Giancarlo Zizola - (01/08/2001)

No colégio de cardeais, aumentou o espaço ocupado pela chamada “Terceira Igreja”: de dois cardeais não-europeus, em 1903, passou-se para os atuais 60

O colégio de cardeais passou, no dia 21 de fevereiro de 2001, por uma reorganização definitiva, com a nomeação de 44 novos cardeais. O fortalecimento da representação romana, com dez cardeais, e o salto quantitativo dos latino-americanos, com 11 novos barretes, refletem a ambivalência do pontificado, entre romanidade e mundialismo. O Sagrado Colégio passou a contar com 185 membros – recorde histórico –, entre os quais 135, com idade até 80 anos, podem votar. O papa não se deixou enganar por sua lei eleitoral, que prevê, no máximo, 120 eleitores: fez suas contas e deduziu que o mecanismo de limite de idade terá deixado fora do páreo pelo menos 15 cardeais, daqui até a data da eleição, restabelecendo assim o teto eleitoral canônico e poupando o Retiro de Santa Marta, residência dos eleitores, de problemas de superpopulação.

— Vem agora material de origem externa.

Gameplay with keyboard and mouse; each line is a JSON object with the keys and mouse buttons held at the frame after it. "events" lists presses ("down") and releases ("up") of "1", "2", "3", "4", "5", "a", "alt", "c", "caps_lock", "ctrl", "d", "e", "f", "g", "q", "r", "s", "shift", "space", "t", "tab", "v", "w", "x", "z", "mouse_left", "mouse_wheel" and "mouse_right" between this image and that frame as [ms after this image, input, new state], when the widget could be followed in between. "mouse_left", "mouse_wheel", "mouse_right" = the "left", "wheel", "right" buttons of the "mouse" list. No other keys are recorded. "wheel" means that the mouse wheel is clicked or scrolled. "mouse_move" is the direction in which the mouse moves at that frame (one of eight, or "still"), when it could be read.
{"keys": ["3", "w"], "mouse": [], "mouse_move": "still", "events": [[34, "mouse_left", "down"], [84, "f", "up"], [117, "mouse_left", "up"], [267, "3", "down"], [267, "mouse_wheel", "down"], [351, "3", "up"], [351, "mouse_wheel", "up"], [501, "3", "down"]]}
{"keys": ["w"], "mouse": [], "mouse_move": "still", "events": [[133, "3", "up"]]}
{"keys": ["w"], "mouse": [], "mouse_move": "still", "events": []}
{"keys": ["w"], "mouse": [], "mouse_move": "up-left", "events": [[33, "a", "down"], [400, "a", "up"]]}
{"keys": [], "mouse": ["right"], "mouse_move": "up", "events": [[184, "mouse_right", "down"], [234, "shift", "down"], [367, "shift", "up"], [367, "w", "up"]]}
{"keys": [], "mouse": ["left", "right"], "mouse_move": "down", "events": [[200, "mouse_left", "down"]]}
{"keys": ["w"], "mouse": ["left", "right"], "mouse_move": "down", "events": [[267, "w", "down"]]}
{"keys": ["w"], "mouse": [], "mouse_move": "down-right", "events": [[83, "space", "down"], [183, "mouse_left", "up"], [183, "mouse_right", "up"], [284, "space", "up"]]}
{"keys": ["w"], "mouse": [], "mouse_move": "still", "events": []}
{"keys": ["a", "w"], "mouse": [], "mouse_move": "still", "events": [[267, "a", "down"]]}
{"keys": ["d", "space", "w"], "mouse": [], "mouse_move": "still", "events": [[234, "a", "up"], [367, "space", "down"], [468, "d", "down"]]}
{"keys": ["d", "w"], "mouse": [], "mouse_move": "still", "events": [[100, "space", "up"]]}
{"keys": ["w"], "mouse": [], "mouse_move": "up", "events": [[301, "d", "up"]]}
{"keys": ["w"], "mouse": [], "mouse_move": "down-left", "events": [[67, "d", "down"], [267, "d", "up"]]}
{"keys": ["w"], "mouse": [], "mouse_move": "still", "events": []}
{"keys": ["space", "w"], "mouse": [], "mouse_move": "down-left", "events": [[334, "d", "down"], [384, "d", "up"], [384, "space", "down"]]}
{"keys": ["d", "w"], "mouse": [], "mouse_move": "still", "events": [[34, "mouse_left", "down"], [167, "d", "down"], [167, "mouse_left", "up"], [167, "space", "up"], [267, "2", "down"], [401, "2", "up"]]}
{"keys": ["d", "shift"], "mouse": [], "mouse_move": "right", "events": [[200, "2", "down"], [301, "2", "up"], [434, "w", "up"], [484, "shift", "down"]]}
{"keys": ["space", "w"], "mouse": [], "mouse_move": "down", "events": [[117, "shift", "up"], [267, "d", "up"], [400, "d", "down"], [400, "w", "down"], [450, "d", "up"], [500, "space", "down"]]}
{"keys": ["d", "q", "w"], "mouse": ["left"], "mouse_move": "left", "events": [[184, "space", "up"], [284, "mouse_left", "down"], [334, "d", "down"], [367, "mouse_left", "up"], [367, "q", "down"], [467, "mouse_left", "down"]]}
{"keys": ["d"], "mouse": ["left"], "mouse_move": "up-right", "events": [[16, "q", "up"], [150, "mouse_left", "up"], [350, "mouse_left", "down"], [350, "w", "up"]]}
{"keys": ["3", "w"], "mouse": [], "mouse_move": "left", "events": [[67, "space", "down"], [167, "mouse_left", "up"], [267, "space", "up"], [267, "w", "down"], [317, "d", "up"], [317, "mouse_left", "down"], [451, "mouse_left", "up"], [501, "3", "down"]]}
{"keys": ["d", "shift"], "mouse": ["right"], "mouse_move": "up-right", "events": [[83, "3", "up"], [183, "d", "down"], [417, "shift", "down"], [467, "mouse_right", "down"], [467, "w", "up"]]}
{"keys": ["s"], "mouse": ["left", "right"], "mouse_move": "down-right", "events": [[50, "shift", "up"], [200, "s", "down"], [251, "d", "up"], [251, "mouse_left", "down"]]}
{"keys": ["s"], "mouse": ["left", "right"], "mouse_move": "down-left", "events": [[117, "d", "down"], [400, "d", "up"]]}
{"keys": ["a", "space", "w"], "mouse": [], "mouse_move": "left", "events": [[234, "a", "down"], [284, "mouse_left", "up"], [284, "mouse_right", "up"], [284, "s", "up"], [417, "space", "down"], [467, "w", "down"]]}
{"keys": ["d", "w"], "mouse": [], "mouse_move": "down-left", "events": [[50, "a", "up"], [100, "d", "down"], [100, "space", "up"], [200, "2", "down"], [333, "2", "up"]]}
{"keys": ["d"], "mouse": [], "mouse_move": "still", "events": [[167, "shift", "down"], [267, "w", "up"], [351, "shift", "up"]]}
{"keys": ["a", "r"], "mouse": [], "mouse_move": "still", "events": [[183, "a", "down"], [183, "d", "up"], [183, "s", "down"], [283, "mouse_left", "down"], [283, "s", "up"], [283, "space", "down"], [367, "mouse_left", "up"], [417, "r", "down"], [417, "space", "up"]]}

No colégio de cardeais, quase já inteiramente nomeado por João Paulo II, nota-se que não só se desenvolveu a tendência internacionalista dos concílios de João XXIII e Paulo VI, mas também aumentou o espaço ocupado pela chamada “Terceira Igreja”: de dois cardeais não-europeus (entre 62), em 1903, passou-se para 23 (com João XXIII), e para 57 (com Paulo VI). Após a última fornada de João Paulo II, o corpo eleitoral se repartiu da seguinte maneira: 65 cardeais europeus (48%), 16 norte-americanos, 24 latino-americanos, 13 africanos, 13 asiáticos e 4 da Oceania.

Disciplina e pressão

Abriu-se caminho para a possível ascensão de um papa que, não apenas virá de fora das fronteiras italianas, como também das fronteiras européias

Considerando esses números, a “Terceira Igreja” passou a contar com 54 cardeais eleitores, o que representa 40% do colégio. O inverso ocorreu com a representação italiana, que também sofreu o revés do primeiro papa não-italiano1 em quase 500 anos: 24 cardeais eleitores são italianos, ou seja, 17,8%, quando no início do atual pontificado, em 1978, eram 25%, e 61% no início do século XX. Isso provavelmente significa um golpe definitivo na hegemonia italiana, abrindo caminho para a possível ascensão de um papa que, não apenas virá de fora das fronteiras italianas, como também das fronteiras européias.

O critério geopolítico perdeu seu valor absoluto na designação do sucessor ao trono de Pedro. A escolha do novo chefe espiritual de aproximadamente 1,18 bilhão de católicos deixa de considerar a nacionalidade uma questão determinante. No interior da própria cúria romana não existe uma homogeneidade de pontos de vista, o que exige uma disciplina de grupo e o voto do conclave, ou que pressione o grupo de 40 eleitores da cúria para que, como se fora um pacote uniforme de votos, possa influenciar, no momento certo, o peso da balança.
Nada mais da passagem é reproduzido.